The task: Rewrite the part of the rows that opens with the line containing "der Wächter und" and runs through the end of the rows, replacing "роутера" with "маршрутизатора" and keeping everything else unchanged. Leave the pictures out of your answer.

--- Supplied entries Enclosed Below ---

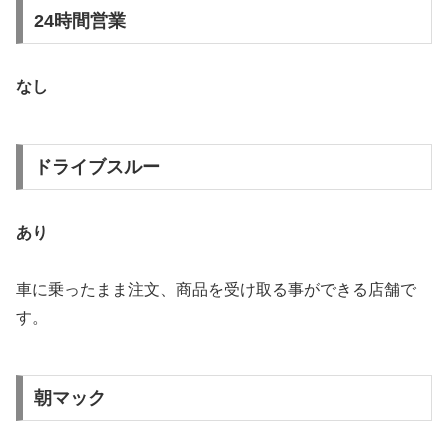
24時間営業
なし
ドライブスルー
あり
車に乗ったまま注文、商品を受け取る事ができる店舗で
す。
朝マック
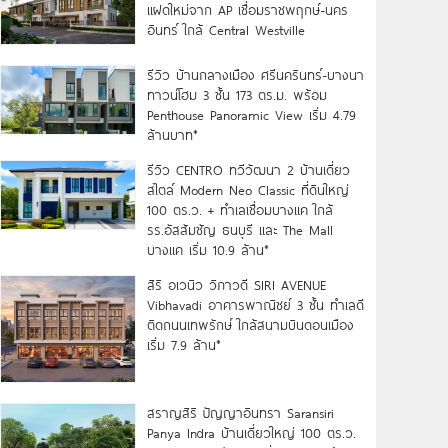
แฝดใหม่จาก AP เชื่อมราชพฤกษ์-นคร
อินทร์ ใกล้ Central Westville
รีวิว บ้านกลางเมือง ศรีนครินทร์-บางนา
ทาวน์โฮม 3 ชั้น 173 ตร.ม. พร้อม
Penthouse Panoramic View เริ่ม 4.79
ล้านบาท*
รีวิว CENTRO ทวีวัฒนา 2 บ้านเดี่ยว
สไตล์ Modern Neo Classic ที่ดินใหญ่
100 ตร.ว. + ทำเลเชื่อมบางแค ใกล้
รร.อัสสัมชัญ ธนบุรี และ The Mall
บางแค เริ่ม 10.9 ล้าน*
สิริ อเวนิว วิภาวดี SIRI AVENUE
Vibhavadi อาคารพาณิชย์ 3 ชั้น ทำเลดี
ติดถนนเทพรักษ์ ใกล้สนามบินดอนเมือง
เริ่ม 7.9 ล้าน*
สราญสิริ ปัญญาอินทรา Saransiri
Panya Indra บ้านเดี่ยวใหญ่ 100 ตร.ว.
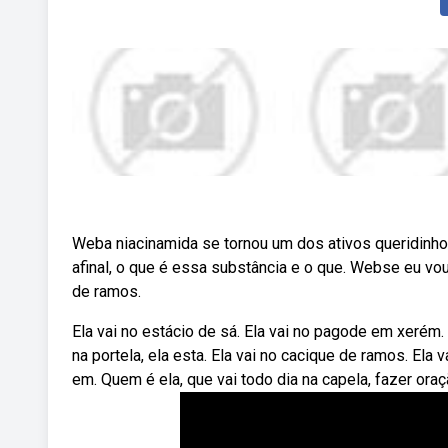
Weba niacinamida se tornou um dos ativos queridinh
afinal, o que é essa substância e o que. Webse eu vou 
de ramos.
Ela vai no estácio de sá. Ela vai no pagode em xerém.
na portela, ela esta. Ela vai no cacique de ramos. Ela
em. Quem é ela, que vai todo dia na capela, fazer ora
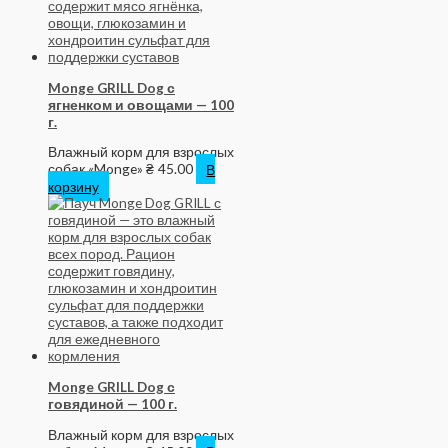
Monge GRILL Dog с
ягненком и овощами — 100
г.
Влажный корм для взрослых
собак «Monge»
₴
45.00
В
корзину
Monge GRILL Dog с
говядиной — 100 г.
Влажный корм для взрослых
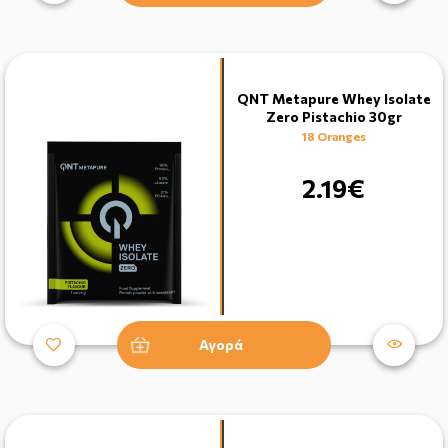
QNT Metapure Whey Isolate
Zero Pistachio 30gr
18 Oranges
2.19€
Αγορά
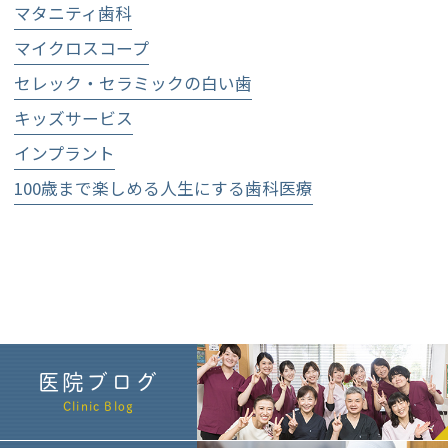
マタニティ歯科
マイクロスコープ
セレック・セラミックの白い歯
キッズサービス
インプラント
100歳まで楽しめる人生にする歯科医療
医院ブログ
Clinic Blog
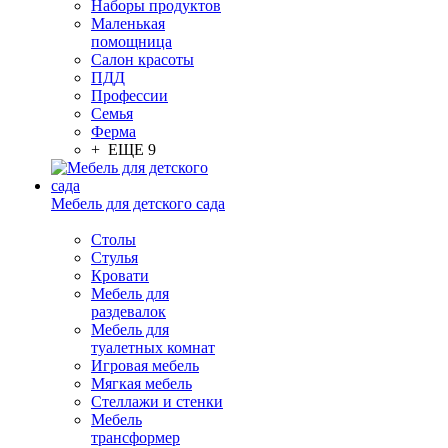
Наборы продуктов
Маленькая
помощница
Салон красоты
ПДД
Профессии
Семья
Ферма
+ ЕЩЕ 9
Мебель для детского сада
Столы
Cтулья
Кровати
Мебель для
раздевалок
Мебель для
туалетных комнат
Игровая мебель
Мягкая мебель
Стеллажи и стенки
Мебель
трансформер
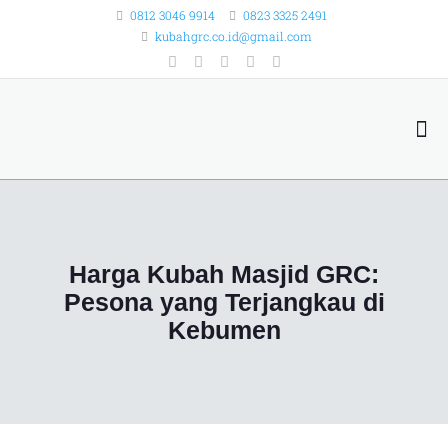
0812 3046 9914
0823 3325 2491
kubahgrc.co.id@gmail.com
Harga Kubah Masjid GRC:
Pesona yang Terjangkau di
Kebumen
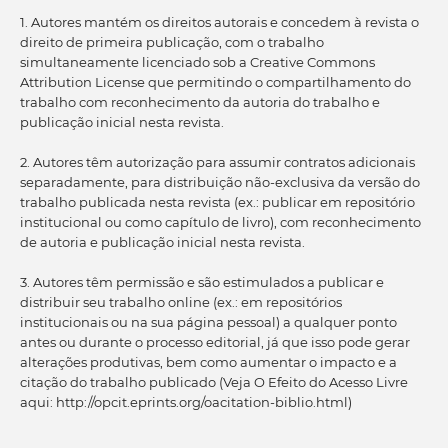
1. Autores mantém os direitos autorais e concedem à revista o
direito de primeira publicação, com o trabalho
simultaneamente licenciado sob a Creative Commons
Attribution License que permitindo o compartilhamento do
trabalho com reconhecimento da autoria do trabalho e
publicação inicial nesta revista.
2. Autores têm autorização para assumir contratos adicionais
separadamente, para distribuição não-exclusiva da versão do
trabalho publicada nesta revista (ex.: publicar em repositório
institucional ou como capítulo de livro), com reconhecimento
de autoria e publicação inicial nesta revista.
3. Autores têm permissão e são estimulados a publicar e
distribuir seu trabalho online (ex.: em repositórios
institucionais ou na sua página pessoal) a qualquer ponto
antes ou durante o processo editorial, já que isso pode gerar
alterações produtivas, bem como aumentar o impacto e a
citação do trabalho publicado (Veja O Efeito do Acesso Livre
aqui: http://opcit.eprints.org/oacitation-biblio.html)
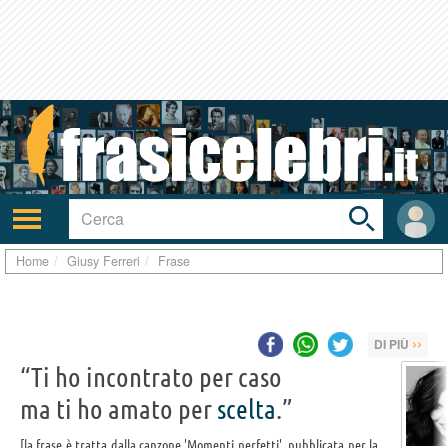
Toggle
search
bar
Attiva/disattiva
User
navigazione
area
Home
Giusy Ferreri
Frase
››
DI PIÙ
“Ti ho incontrato per caso
ma ti ho amato per
scelta
.”
la frase è tratta dalla canzone 'Momenti perfetti', pubblicata per la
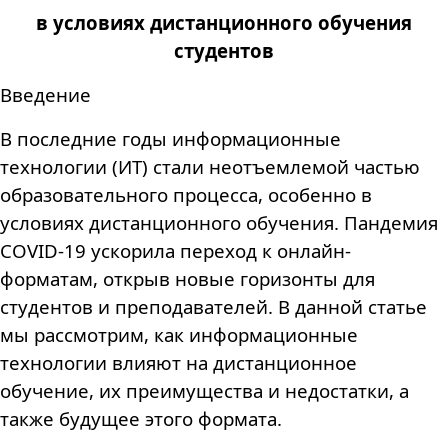
в условиях дистанционного обучения
студентов
Введение
В последние годы информационные
технологии (ИТ) стали неотъемлемой частью
образовательного процесса, особенно в
условиях дистанционного обучения. Пандемия
COVID-19 ускорила переход к онлайн-
форматам, открыв новые горизонты для
студентов и преподавателей. В данной статье
мы рассмотрим, как информационные
технологии влияют на дистанционное
обучение, их преимущества и недостатки, а
также будущее этого формата.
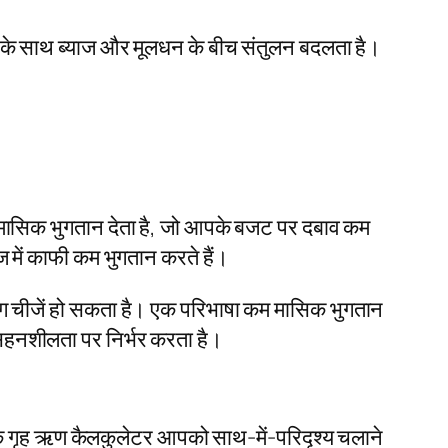
के साथ ब्याज और मूलधन के बीच संतुलन बदलता है।
मासिक भुगतान देता है, जो आपके बजट पर दबाव कम
में काफी कम भुगतान करते हैं।
अलग चीजें हो सकता है। एक परिभाषा कम मासिक भुगतान
 सहनशीलता पर निर्भर करता है।
। एक गृह ऋण कैलकुलेटर आपको साथ-में-परिदृश्य चलाने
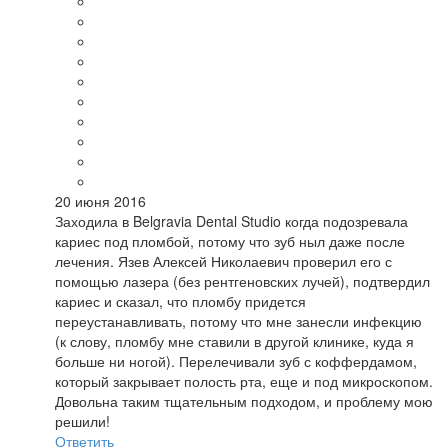
20 июня 2016
Заходила в Belgravia Dental Studio когда подозревала
кариес под пломбой, потому что зуб ныл даже после
лечения. Язев Алексей Николаевич проверил его с
помощью лазера (без рентгеновских лучей), подтвердил
кариес и сказал, что пломбу придется
переустанавливать, потому что мне занесли инфекцию
(к слову, пломбу мне ставили в другой клинике, куда я
больше ни ногой). Перелечивали зуб с коффердамом,
который закрывает полость рта, еще и под микроскопом.
Довольна таким тщательным подходом, и проблему мою
решили!
Ответить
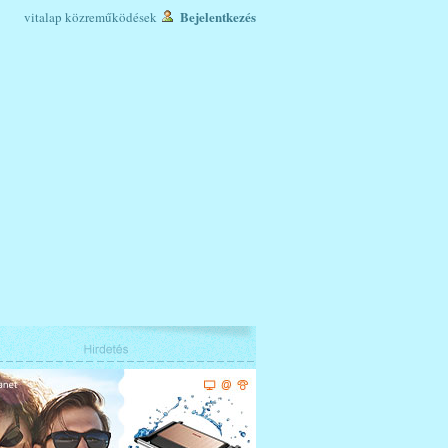
Bejelentkezés
vitalap
közreműködések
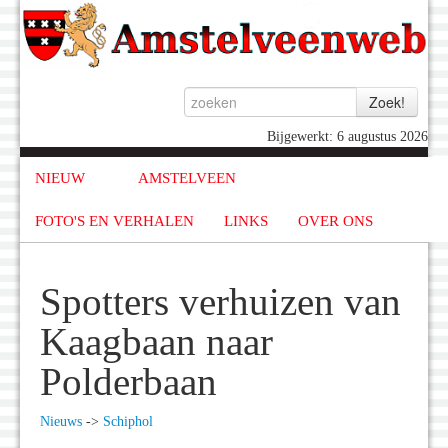
Bijgewerkt: 6 augustus 2026
NIEUW
AMSTELVEEN
FOTO'S EN VERHALEN
LINKS
OVER ONS
Spotters verhuizen van
Kaagbaan naar
Polderbaan
Nieuws
->
Schiphol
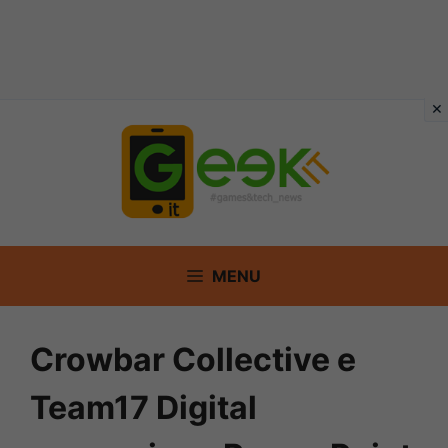
Vai
al
contenuto
MENU
Crowbar Collective e
Team17 Digital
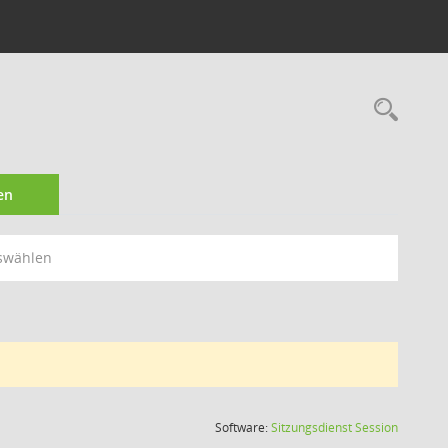
Rec
en
swählen
(Wird in
Software:
Sitzungsdienst
Session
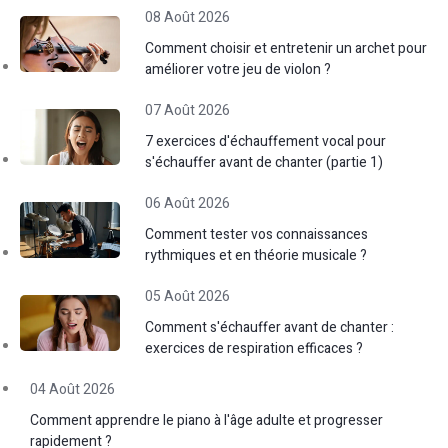
08 Août 2026
Comment choisir et entretenir un archet pour
améliorer votre jeu de violon ?
07 Août 2026
7 exercices d'échauffement vocal pour
s'échauffer avant de chanter (partie 1)
06 Août 2026
Comment tester vos connaissances
rythmiques et en théorie musicale ?
05 Août 2026
Comment s'échauffer avant de chanter :
exercices de respiration efficaces ?
04 Août 2026
Comment apprendre le piano à l'âge adulte et progresser
rapidement ?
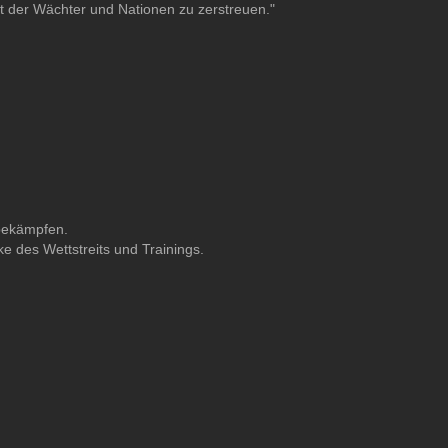
 der Wächter und Nationen zu zerstreuen."
 bekämpfen.
des Wettstreits und Trainings.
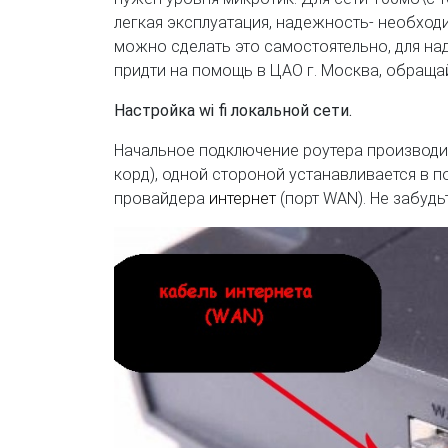
легкая эксплуатация, надежность- необходи
можно сделать это самостоятельно, для на
придти на помощь в ЦАО г. Москва, обраща
Настройка wi fi локальной сети.
Начальное подключение роутера производит
корд), одной стороной устанавливается в по
провайдера
интернет
(порт WAN). Не забудь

--- End of Enclosed Supplied entries ---

Solved problem:
 der Wächter und Nationen zu zerstreuen."
 bekämpfen.
des Wettstreits und Trainings.
легкая эксплуатация, надежность- необходи
можно сделать это самостоятельно, для на
придти на помощь в ЦАО г. Москва, обраща
Настройка wi fi локальной сети.
Начальное подключение маршрутизатора производит
корд), одной стороной устанавливается в по
провайдера
интернет
(порт WAN). Не забудь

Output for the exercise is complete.